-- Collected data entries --
********

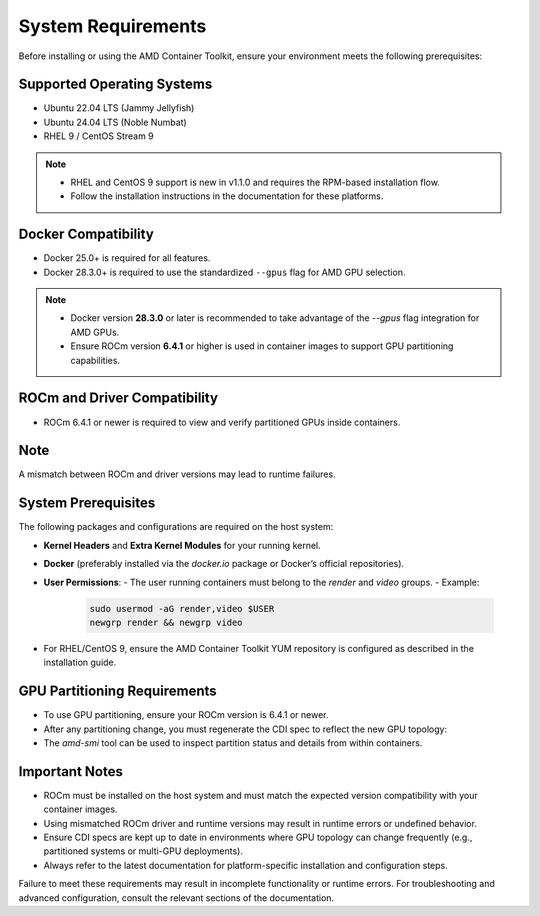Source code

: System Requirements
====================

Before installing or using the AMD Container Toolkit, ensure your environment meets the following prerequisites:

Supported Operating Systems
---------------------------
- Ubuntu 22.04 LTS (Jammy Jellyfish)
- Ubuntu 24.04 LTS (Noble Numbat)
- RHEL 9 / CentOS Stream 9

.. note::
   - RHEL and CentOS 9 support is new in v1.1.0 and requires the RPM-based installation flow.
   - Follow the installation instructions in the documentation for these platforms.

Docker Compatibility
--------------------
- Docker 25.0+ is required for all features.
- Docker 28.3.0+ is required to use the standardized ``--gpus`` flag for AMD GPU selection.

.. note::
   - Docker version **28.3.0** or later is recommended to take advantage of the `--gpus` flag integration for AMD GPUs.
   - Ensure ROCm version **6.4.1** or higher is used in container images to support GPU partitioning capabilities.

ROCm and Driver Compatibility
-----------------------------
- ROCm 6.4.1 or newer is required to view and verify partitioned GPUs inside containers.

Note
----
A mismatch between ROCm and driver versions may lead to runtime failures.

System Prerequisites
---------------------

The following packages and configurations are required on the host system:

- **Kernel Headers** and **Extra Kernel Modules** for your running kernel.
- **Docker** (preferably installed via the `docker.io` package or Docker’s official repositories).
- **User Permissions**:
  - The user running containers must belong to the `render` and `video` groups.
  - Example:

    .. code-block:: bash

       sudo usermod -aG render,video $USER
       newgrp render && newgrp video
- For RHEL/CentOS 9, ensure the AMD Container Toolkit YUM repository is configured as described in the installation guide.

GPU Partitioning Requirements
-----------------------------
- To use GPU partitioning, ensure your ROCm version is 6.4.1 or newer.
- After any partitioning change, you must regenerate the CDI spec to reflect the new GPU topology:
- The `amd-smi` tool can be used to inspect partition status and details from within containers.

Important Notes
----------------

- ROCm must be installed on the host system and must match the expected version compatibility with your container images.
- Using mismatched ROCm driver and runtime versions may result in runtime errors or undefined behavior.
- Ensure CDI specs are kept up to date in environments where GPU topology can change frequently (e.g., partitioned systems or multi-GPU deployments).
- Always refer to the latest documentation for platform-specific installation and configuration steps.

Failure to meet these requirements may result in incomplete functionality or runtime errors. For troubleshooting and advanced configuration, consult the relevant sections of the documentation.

********

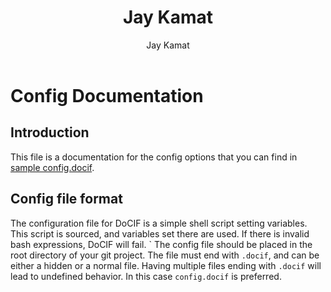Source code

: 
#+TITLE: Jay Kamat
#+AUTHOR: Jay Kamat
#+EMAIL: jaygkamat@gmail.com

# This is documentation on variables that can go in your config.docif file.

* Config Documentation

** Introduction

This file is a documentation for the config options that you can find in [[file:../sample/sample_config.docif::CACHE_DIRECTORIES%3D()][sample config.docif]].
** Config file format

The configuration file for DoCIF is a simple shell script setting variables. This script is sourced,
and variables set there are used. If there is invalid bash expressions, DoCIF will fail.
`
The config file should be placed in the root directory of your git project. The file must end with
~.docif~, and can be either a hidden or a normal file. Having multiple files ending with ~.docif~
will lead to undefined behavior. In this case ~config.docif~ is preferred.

********

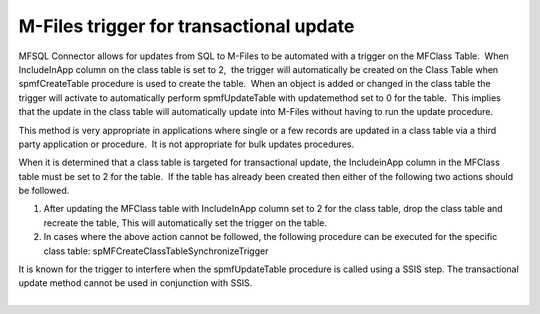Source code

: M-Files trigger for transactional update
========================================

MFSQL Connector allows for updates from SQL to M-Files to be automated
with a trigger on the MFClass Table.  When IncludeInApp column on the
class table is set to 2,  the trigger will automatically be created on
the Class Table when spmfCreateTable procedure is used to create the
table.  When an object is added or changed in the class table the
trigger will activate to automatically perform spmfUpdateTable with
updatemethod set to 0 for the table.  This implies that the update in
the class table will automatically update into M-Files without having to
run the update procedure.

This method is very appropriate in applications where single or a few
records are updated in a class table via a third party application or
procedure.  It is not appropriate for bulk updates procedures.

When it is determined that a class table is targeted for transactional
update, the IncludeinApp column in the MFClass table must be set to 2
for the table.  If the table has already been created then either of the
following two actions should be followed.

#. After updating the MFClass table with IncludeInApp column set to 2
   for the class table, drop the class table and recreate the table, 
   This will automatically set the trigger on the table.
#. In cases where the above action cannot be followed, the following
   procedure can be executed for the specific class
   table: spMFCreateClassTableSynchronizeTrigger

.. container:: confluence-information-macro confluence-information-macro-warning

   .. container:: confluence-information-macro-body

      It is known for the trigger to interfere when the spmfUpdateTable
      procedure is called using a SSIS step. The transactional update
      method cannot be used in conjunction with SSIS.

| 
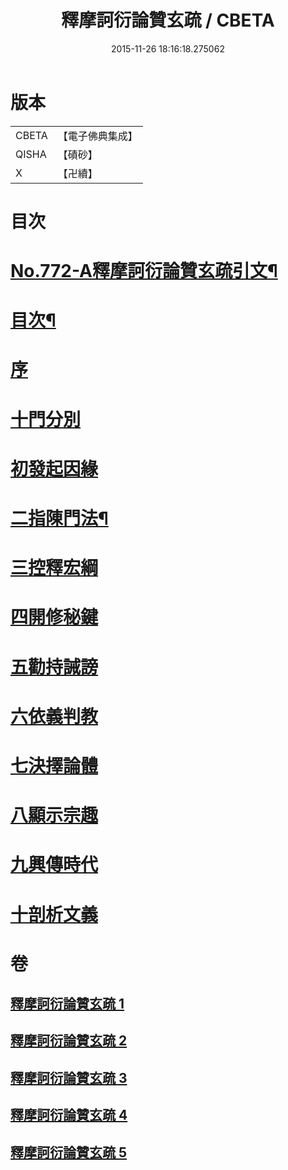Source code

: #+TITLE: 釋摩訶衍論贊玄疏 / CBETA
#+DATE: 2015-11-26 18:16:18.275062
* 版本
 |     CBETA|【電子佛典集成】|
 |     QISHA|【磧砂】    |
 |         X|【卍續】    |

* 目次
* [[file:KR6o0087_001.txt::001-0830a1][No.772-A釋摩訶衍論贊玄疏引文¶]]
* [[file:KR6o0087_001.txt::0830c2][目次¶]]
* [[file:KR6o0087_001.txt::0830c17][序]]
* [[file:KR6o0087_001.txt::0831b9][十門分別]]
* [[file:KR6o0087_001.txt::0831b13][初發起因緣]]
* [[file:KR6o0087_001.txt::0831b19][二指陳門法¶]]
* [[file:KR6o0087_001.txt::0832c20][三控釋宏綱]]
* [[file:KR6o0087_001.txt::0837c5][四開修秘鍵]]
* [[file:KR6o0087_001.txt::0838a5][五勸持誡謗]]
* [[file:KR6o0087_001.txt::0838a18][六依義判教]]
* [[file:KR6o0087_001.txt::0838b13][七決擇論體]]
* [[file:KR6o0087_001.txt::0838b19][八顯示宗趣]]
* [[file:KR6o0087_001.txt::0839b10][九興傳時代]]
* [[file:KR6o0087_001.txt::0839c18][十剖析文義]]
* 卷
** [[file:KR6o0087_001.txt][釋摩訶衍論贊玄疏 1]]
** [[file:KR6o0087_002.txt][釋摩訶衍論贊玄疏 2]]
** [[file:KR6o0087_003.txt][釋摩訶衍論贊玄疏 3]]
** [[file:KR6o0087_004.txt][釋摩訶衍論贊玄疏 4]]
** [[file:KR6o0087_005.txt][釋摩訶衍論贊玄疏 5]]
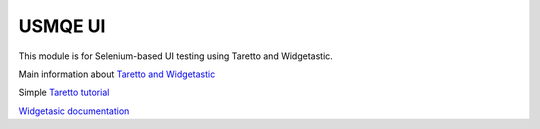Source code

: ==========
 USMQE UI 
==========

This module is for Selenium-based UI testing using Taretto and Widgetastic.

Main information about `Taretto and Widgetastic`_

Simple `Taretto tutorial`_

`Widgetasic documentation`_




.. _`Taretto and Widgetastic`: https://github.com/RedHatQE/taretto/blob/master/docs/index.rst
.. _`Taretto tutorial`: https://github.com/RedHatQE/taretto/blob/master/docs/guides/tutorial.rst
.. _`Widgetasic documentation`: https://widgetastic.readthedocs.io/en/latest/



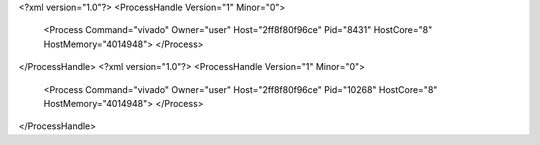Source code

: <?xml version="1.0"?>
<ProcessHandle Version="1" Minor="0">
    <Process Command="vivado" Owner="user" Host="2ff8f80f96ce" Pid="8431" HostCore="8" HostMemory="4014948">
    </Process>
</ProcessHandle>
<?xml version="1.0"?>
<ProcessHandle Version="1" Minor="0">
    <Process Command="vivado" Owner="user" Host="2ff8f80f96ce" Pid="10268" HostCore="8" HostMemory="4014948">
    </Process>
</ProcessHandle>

********

-- INSTRUCTIONS FOR THE TASK --
All lines carrying the word "will" must be copied from the data above.

-- RESPONSE TO THIS TASK --
and variables set there are used. If there is invalid bash expressions, DoCIF will fail.
will lead to undefined behavior. In this case ~config.docif~ is preferred.
class table is set to 2,  the trigger will automatically be created on
trigger will activate to automatically perform spmfUpdateTable with
the class table will automatically update into M-Files without having to
   This will automatically set the trigger on the table.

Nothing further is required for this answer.